Let $S$ be a dynamical system on a metric space $X$ with discrete time $\mathbb{N}_0$.
In our script we have a theorem that says one can extend such a system to one, here called $\tilde{S}$, with continuous time $[0,\infty)$ on a larger space $Y$ and $\tilde{S}(1)|_X=S(1)$.
We don't have a proof, only the hint to use $Y=C^0([0,1])$. Can anyone help me with a proof?
You construct an equivalence relation on $X\times [0,1]$ so that $(x,1)$ is equivalent to $(f(x),0)$ where $f=S(1,\cdot)$ is the step-1 map of the dynamical system $S$. Then define $$\tilde S(t,(x,s))=(f^n(x),\alpha)$$ where $s+t=n+\alpha$, $n\in\Bbb N_0$ and $\alpha\in[0,1)$.

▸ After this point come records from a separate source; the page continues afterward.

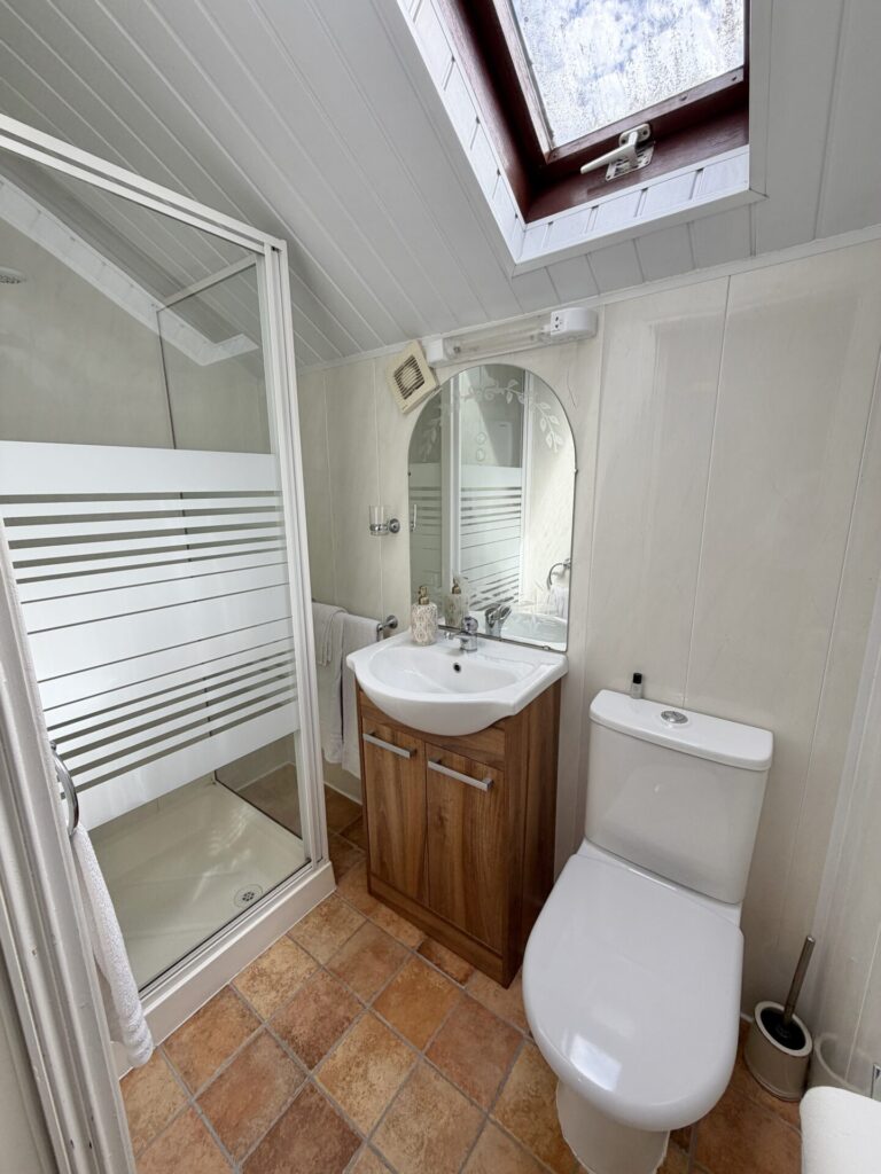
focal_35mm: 14
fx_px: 475
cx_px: 440
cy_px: 587
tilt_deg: -12.1
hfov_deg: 85.7
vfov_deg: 102.1
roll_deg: +0.7
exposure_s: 1/202
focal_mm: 2.22
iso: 40
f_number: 2.2
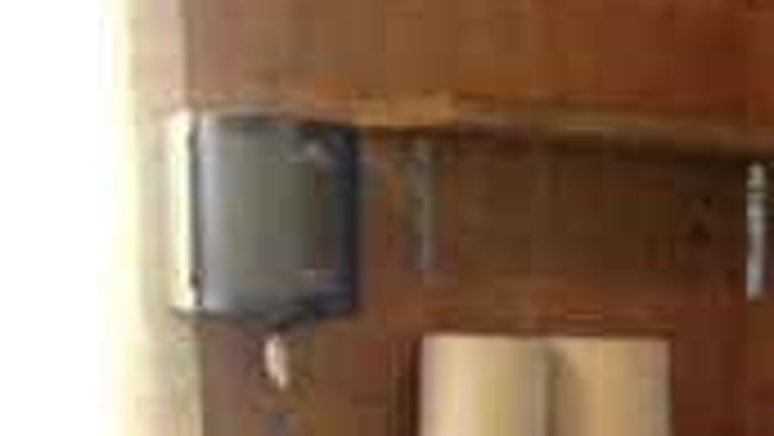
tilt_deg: -9.3
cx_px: 819
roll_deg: -0.7
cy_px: 701
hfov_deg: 15.6
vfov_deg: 8.8
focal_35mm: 134
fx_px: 2752
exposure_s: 1/20
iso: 64
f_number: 2.4
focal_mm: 4.12
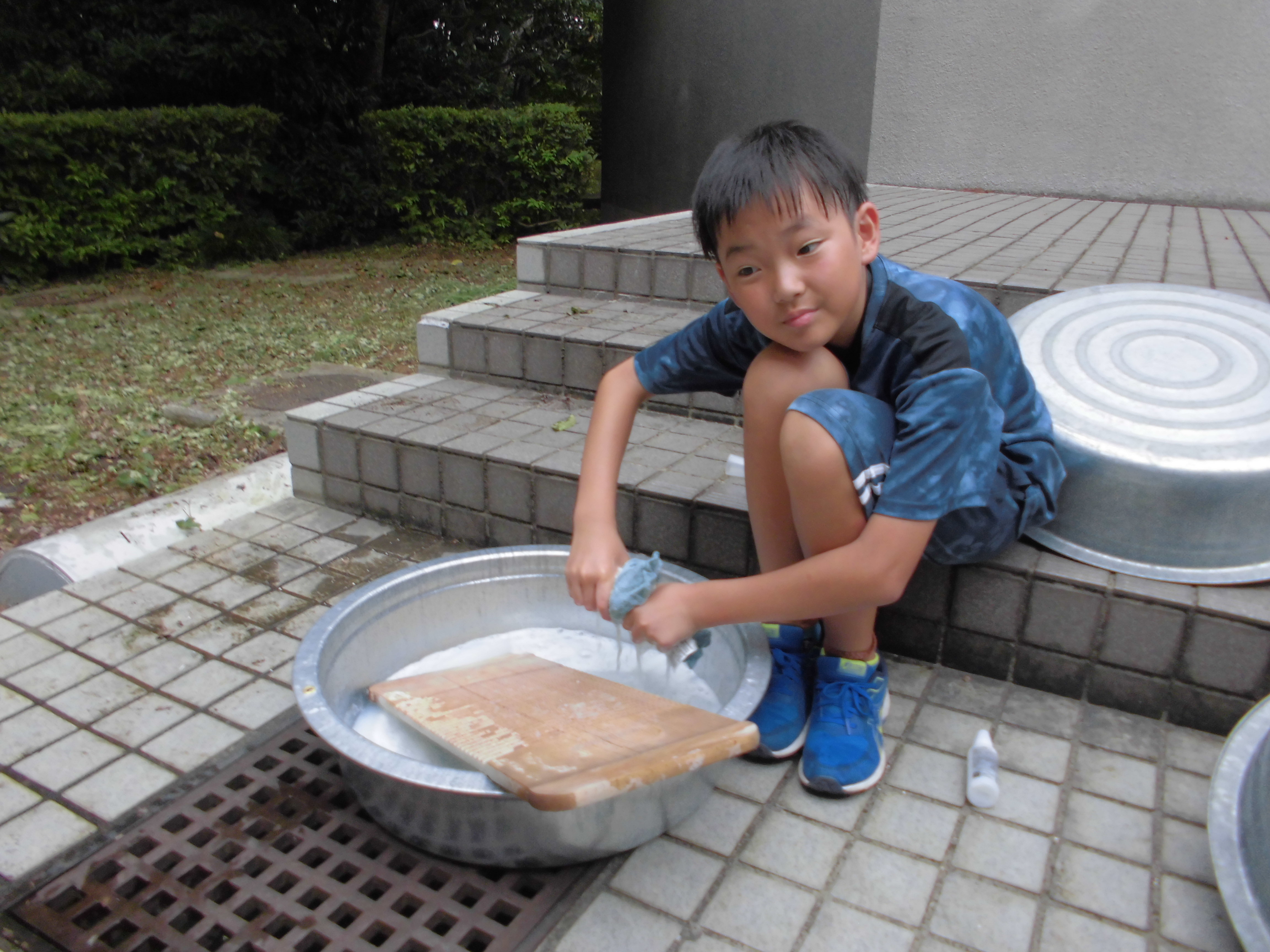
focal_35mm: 26
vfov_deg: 53.1
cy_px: 476
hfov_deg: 67.3
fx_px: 954
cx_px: 635
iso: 100
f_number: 3.5
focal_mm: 4.6
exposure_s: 1/60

Adapt to your notation convention if I guessed the interpretation of your symbols wrong.
Justification: The task description tells that $\tilde S$ acts on a bigger space $\tilde X$ where $X$ is embedded, $\iota:X\to\tilde X$. What we originally know with certainty is that the dynamic on the embedded set should be inherited, $$\tilde S(n,\iota(x))=\iota(S(n,x))=\iota(f^n(x)).$$
What this construction does is to find the most trivial space that satisfies the demands of the task, essentially turning the problem description into a solution.

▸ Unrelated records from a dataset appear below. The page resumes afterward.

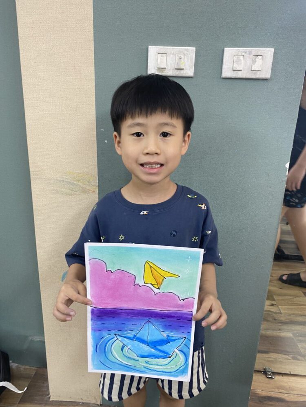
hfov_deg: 53.1
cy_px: 204
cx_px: 153
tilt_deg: -16.2
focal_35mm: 26
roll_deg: -2.4
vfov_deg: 67.3
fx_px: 306
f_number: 1.8
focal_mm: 4.25
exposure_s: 1/50
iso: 80
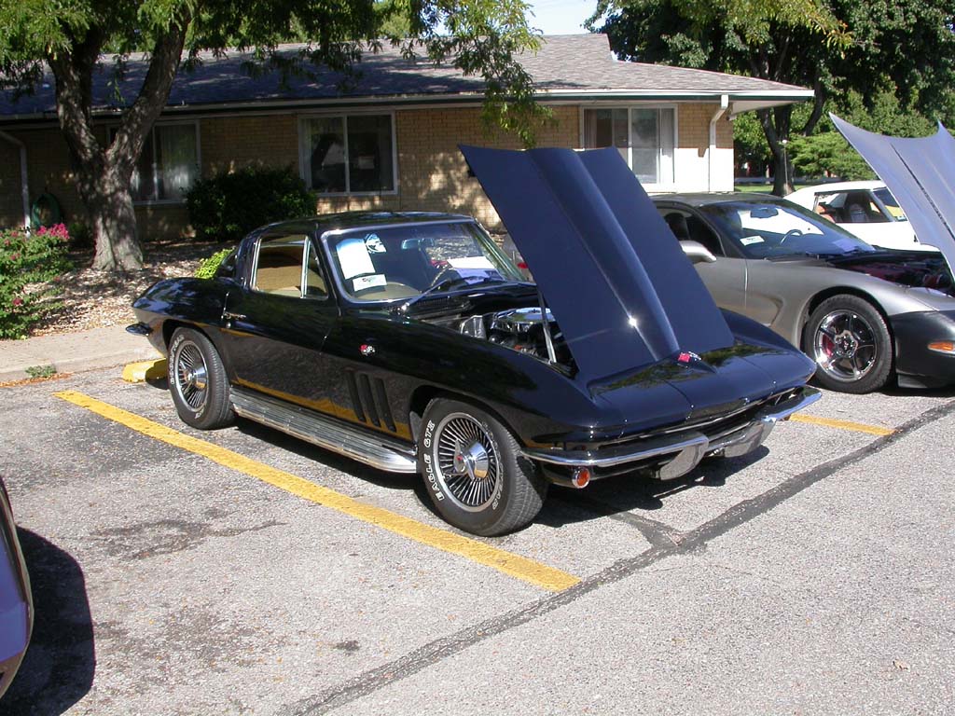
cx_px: 478
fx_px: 1048
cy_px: 358
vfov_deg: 37.7
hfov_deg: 49.0
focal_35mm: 38
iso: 100
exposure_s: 1/242
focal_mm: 7.85
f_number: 6
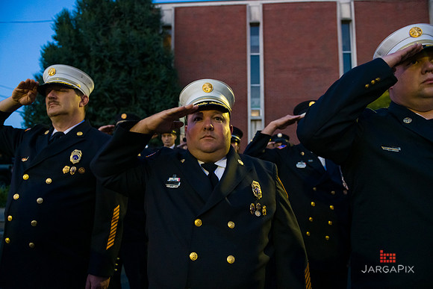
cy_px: 144
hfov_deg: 73.7
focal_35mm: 24
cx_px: 216
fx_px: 289
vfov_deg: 53.2
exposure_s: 1/50
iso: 3200
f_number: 3.2
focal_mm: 24
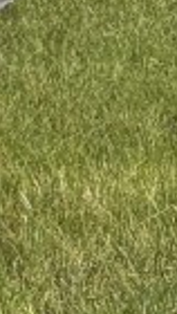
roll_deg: +1.6
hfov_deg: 3.3
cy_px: -274
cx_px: -1185
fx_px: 2431
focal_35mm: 292
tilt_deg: -6.0
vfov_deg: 7.2
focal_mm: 5.96
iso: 50
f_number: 1.6
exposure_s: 1/2538
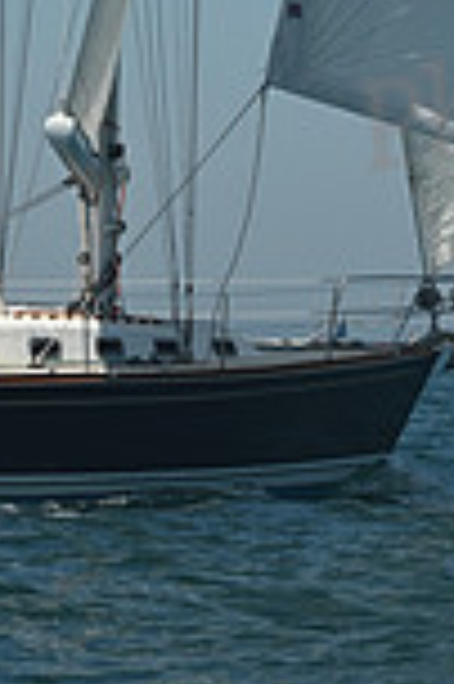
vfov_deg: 7.5
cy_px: -572
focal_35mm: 267
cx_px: 128
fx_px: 5062
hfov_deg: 5.1
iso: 320
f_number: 9
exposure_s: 1/1000
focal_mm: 70
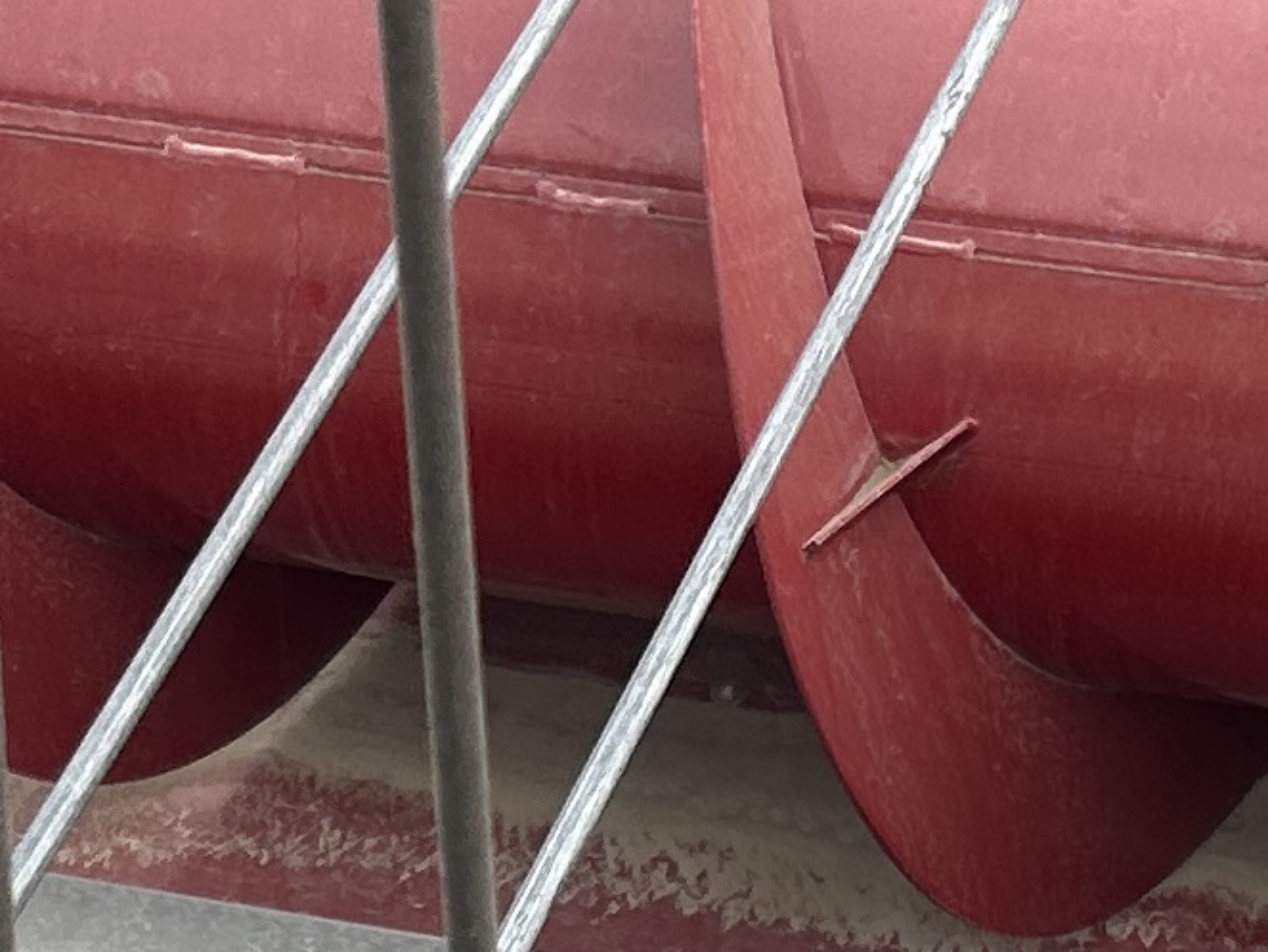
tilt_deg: -28.3
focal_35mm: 158
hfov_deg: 12.5
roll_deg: +1.4
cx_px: 614
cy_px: 1495
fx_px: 5791
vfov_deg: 9.1
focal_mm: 5.7
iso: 50
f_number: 1.5
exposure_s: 1/797
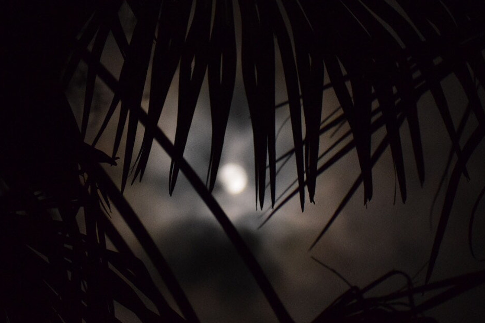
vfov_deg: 7.6
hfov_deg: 11.4
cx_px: 183
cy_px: 95
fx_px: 2439
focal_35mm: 181
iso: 3200
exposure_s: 1/20
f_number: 4.5
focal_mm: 70
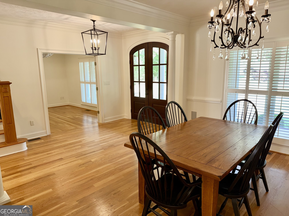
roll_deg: +0.9
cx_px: 144
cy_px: 108
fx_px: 200
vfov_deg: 56.8
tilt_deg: -10.3
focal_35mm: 24
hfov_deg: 71.6
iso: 64
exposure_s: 1/46
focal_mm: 6.76
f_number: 1.78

So a value of $\tilde S(t,\iota(x))$ is needed for $t\in(0,1)$. The easiest construction is to give the pair $(x,t)\in X\times\Bbb R$ as that value. Next one has to ensure continuity at $t=1$, $$ \lim_{t\to 1}\tilde S(t,\iota(x))=\tilde S(1,\iota(x))=\iota(f(x)). $$ This leads directly to the construction of an equivalence relation $(x,1)\sim (f(x),0)$, easily generalized to $(x,t+n)\sim (f^n(x),t)$. Then $\tilde X=(X\times\Bbb R)/\sim$, the topology is inherited from $X\times\Bbb R$, the continuity of $\tilde S$ in all arguments follows from the continuity of $f$.